Task objective:
Show every line of the material below that contains the string "специалист", treating uppercase and lowercase letters as different.

Available data:
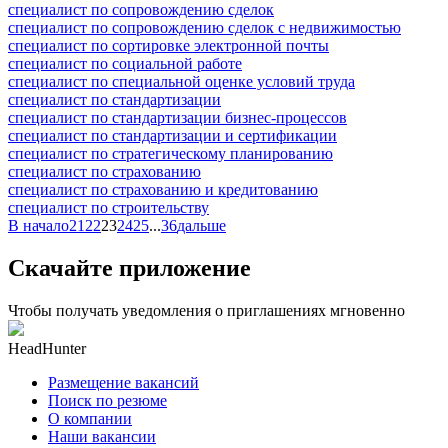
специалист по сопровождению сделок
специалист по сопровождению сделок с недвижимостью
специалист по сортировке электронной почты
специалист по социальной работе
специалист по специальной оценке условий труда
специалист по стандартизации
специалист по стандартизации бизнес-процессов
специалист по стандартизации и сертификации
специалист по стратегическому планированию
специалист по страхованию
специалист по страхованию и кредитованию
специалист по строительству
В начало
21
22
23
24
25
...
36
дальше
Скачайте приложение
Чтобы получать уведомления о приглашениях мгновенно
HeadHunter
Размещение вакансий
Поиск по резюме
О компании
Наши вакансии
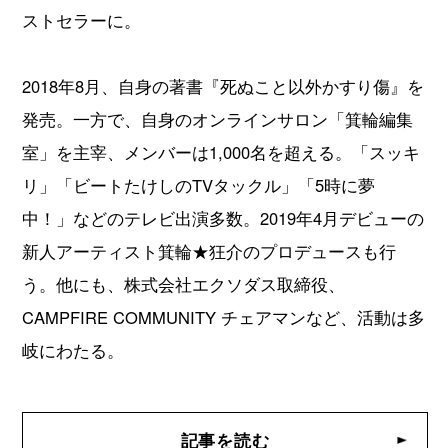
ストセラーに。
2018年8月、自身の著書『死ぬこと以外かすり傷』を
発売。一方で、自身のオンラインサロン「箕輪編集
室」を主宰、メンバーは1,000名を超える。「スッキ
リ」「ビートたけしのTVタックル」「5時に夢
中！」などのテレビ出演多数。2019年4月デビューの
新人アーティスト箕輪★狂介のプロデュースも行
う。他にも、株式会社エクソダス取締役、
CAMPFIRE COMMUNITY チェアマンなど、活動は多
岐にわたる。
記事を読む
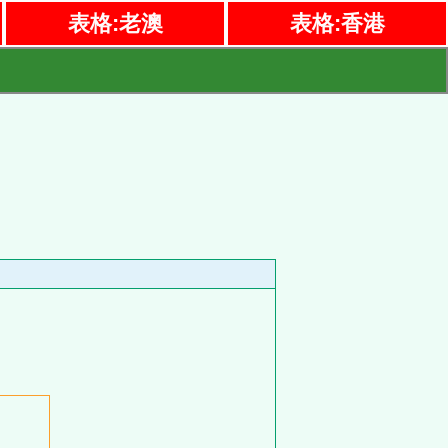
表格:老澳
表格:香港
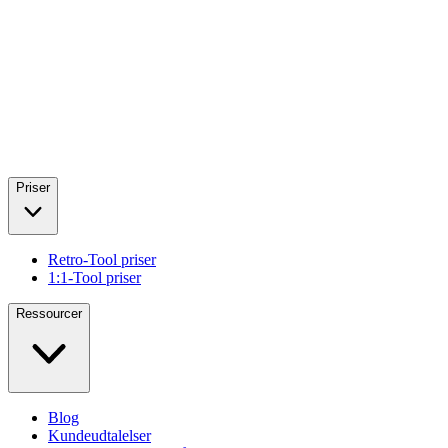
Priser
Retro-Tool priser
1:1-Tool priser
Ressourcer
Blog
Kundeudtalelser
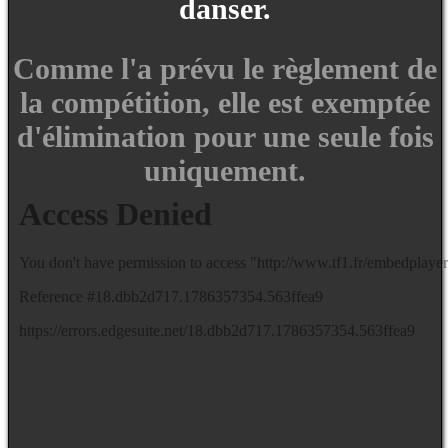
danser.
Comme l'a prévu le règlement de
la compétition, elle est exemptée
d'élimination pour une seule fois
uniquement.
* * *
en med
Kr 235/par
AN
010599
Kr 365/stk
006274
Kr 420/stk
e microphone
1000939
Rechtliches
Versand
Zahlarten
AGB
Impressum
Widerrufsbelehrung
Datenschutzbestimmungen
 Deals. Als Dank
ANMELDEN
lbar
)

Result of the task:
специалист по сопровождению сделок
специалист по сопровождению сделок с недвижимостью
специалист по сортировке электронной почты
специалист по социальной работе
специалист по специальной оценке условий труда
специалист по стандартизации
специалист по стандартизации бизнес-процессов
специалист по стандартизации и сертификации
специалист по стратегическому планированию
специалист по страхованию
специалист по страхованию и кредитованию
специалист по строительству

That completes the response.